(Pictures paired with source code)
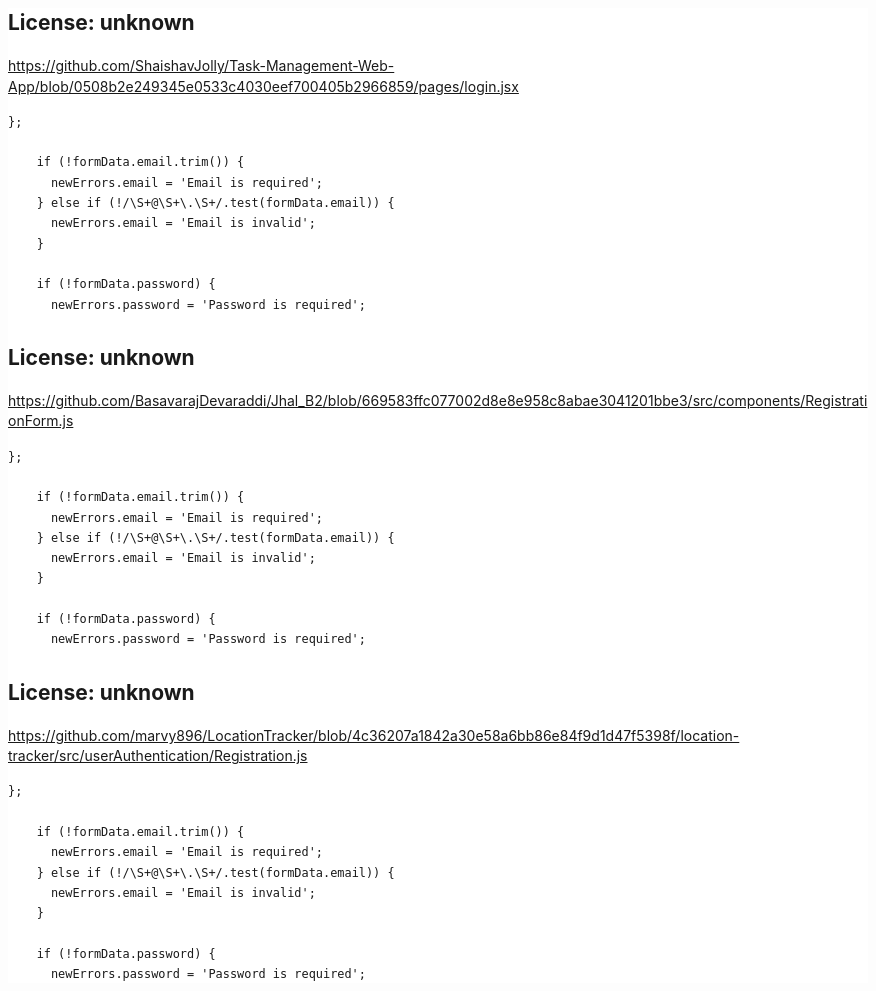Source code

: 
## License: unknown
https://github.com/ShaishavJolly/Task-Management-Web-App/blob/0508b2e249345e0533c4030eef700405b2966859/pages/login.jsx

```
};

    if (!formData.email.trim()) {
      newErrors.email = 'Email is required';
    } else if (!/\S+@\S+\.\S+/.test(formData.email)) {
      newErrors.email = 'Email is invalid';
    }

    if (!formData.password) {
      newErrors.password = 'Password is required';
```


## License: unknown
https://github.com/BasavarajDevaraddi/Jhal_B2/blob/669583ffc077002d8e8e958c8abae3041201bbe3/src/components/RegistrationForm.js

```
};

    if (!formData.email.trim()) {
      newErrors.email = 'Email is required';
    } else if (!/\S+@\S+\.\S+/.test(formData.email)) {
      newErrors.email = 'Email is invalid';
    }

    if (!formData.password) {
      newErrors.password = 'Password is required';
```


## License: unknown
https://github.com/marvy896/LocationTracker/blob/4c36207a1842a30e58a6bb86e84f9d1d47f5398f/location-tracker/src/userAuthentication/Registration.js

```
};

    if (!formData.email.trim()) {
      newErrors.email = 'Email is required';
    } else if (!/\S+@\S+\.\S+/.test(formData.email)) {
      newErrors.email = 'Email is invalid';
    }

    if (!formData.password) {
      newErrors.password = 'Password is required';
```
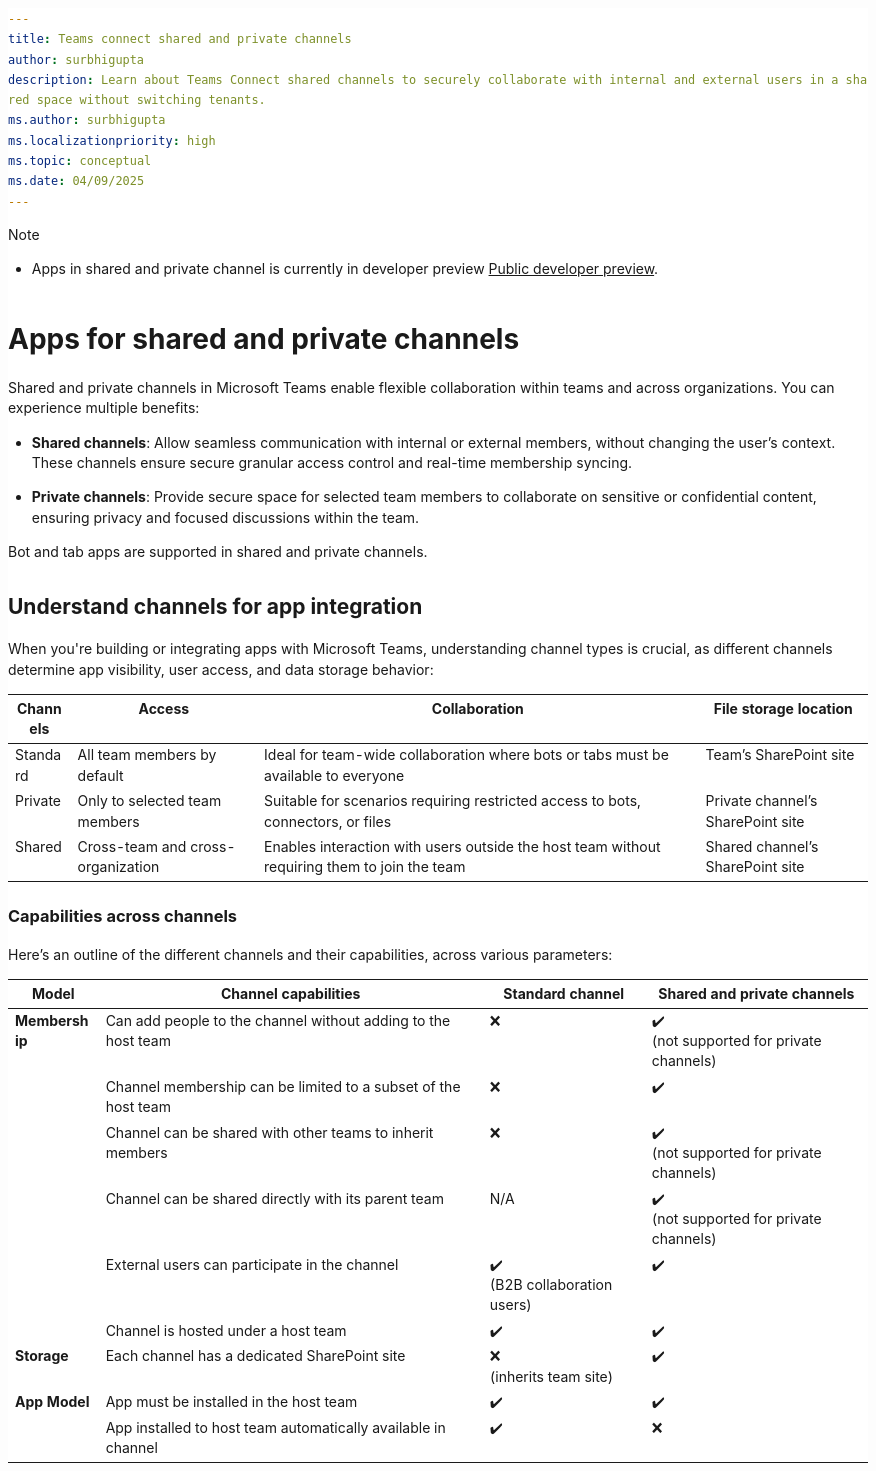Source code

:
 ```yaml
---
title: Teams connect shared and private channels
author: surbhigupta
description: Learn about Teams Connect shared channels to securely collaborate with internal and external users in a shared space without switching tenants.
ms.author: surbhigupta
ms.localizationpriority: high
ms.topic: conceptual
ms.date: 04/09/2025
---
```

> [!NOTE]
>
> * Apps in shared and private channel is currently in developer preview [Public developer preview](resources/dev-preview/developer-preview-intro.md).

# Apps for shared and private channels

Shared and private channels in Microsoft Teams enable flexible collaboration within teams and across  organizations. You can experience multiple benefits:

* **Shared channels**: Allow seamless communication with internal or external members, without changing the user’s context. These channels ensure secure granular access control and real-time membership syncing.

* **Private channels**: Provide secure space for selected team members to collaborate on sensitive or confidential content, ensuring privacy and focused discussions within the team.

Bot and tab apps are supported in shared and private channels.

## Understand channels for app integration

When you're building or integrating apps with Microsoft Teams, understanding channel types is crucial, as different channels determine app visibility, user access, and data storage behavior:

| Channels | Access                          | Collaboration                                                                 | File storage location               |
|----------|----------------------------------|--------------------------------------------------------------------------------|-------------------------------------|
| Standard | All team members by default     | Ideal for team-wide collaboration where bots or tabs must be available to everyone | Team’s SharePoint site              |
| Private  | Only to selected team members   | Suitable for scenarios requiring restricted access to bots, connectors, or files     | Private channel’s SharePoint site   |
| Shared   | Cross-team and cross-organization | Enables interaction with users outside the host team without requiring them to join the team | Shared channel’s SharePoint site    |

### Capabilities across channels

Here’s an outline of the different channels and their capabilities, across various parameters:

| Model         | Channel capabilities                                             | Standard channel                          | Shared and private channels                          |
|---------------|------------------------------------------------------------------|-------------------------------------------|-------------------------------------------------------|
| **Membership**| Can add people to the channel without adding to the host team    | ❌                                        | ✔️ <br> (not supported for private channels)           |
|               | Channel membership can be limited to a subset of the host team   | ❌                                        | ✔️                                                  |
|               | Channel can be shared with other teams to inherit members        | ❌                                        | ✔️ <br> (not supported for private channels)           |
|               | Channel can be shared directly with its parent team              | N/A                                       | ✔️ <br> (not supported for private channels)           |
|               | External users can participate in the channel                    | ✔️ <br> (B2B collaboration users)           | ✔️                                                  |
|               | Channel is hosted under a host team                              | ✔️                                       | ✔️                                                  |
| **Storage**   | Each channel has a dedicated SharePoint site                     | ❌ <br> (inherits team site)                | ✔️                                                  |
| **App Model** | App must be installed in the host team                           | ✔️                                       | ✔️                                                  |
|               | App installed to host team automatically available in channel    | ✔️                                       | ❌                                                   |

** What to produce **
Each entry above should be copied exactly. The pictures should not.

** Output for this exercise **
Source code

: 
## License: unknown
https://github.com/ShaishavJolly/Task-Management-Web-App/blob/0508b2e249345e0533c4030eef700405b2966859/pages/login.jsx

```
};

    if (!formData.email.trim()) {
      newErrors.email = 'Email is required';
    } else if (!/\S+@\S+\.\S+/.test(formData.email)) {
      newErrors.email = 'Email is invalid';
    }

    if (!formData.password) {
      newErrors.password = 'Password is required';
```


## License: unknown
https://github.com/BasavarajDevaraddi/Jhal_B2/blob/669583ffc077002d8e8e958c8abae3041201bbe3/src/components/RegistrationForm.js

```
};

    if (!formData.email.trim()) {
      newErrors.email = 'Email is required';
    } else if (!/\S+@\S+\.\S+/.test(formData.email)) {
      newErrors.email = 'Email is invalid';
    }

    if (!formData.password) {
      newErrors.password = 'Password is required';
```


## License: unknown
https://github.com/marvy896/LocationTracker/blob/4c36207a1842a30e58a6bb86e84f9d1d47f5398f/location-tracker/src/userAuthentication/Registration.js

```
};

    if (!formData.email.trim()) {
      newErrors.email = 'Email is required';
    } else if (!/\S+@\S+\.\S+/.test(formData.email)) {
      newErrors.email = 'Email is invalid';
    }

    if (!formData.password) {
      newErrors.password = 'Password is required';
```
Source code

:
 ```yaml
---
title: Teams connect shared and private channels
author: surbhigupta
description: Learn about Teams Connect shared channels to securely collaborate with internal and external users in a shared space without switching tenants.
ms.author: surbhigupta
ms.localizationpriority: high
ms.topic: conceptual
ms.date: 04/09/2025
---
```

> [!NOTE]
>
> * Apps in shared and private channel is currently in developer preview [Public developer preview](resources/dev-preview/developer-preview-intro.md).

# Apps for shared and private channels

Shared and private channels in Microsoft Teams enable flexible collaboration within teams and across  organizations. You can experience multiple benefits:

* **Shared channels**: Allow seamless communication with internal or external members, without changing the user’s context. These channels ensure secure granular access control and real-time membership syncing.

* **Private channels**: Provide secure space for selected team members to collaborate on sensitive or confidential content, ensuring privacy and focused discussions within the team.

Bot and tab apps are supported in shared and private channels.

## Understand channels for app integration

When you're building or integrating apps with Microsoft Teams, understanding channel types is crucial, as different channels determine app visibility, user access, and data storage behavior:

| Channels | Access                          | Collaboration                                                                 | File storage location               |
|----------|----------------------------------|--------------------------------------------------------------------------------|-------------------------------------|
| Standard | All team members by default     | Ideal for team-wide collaboration where bots or tabs must be available to everyone | Team’s SharePoint site              |
| Private  | Only to selected team members   | Suitable for scenarios requiring restricted access to bots, connectors, or files     | Private channel’s SharePoint site   |
| Shared   | Cross-team and cross-organization | Enables interaction with users outside the host team without requiring them to join the team | Shared channel’s SharePoint site    |

### Capabilities across channels

Here’s an outline of the different channels and their capabilities, across various parameters:

| Model         | Channel capabilities                                             | Standard channel                          | Shared and private channels                          |
|---------------|------------------------------------------------------------------|-------------------------------------------|-------------------------------------------------------|
| **Membership**| Can add people to the channel without adding to the host team    | ❌                                        | ✔️ <br> (not supported for private channels)           |
|               | Channel membership can be limited to a subset of the host team   | ❌                                        | ✔️                                                  |
|               | Channel can be shared with other teams to inherit members        | ❌                                        | ✔️ <br> (not supported for private channels)           |
|               | Channel can be shared directly with its parent team              | N/A                                       | ✔️ <br> (not supported for private channels)           |
|               | External users can participate in the channel                    | ✔️ <br> (B2B collaboration users)           | ✔️                                                  |
|               | Channel is hosted under a host team                              | ✔️                                       | ✔️                                                  |
| **Storage**   | Each channel has a dedicated SharePoint site                     | ❌ <br> (inherits team site)                | ✔️                                                  |
| **App Model** | App must be installed in the host team                           | ✔️                                       | ✔️                                                  |
|               | App installed to host team automatically available in channel    | ✔️                                       | ❌                                                   |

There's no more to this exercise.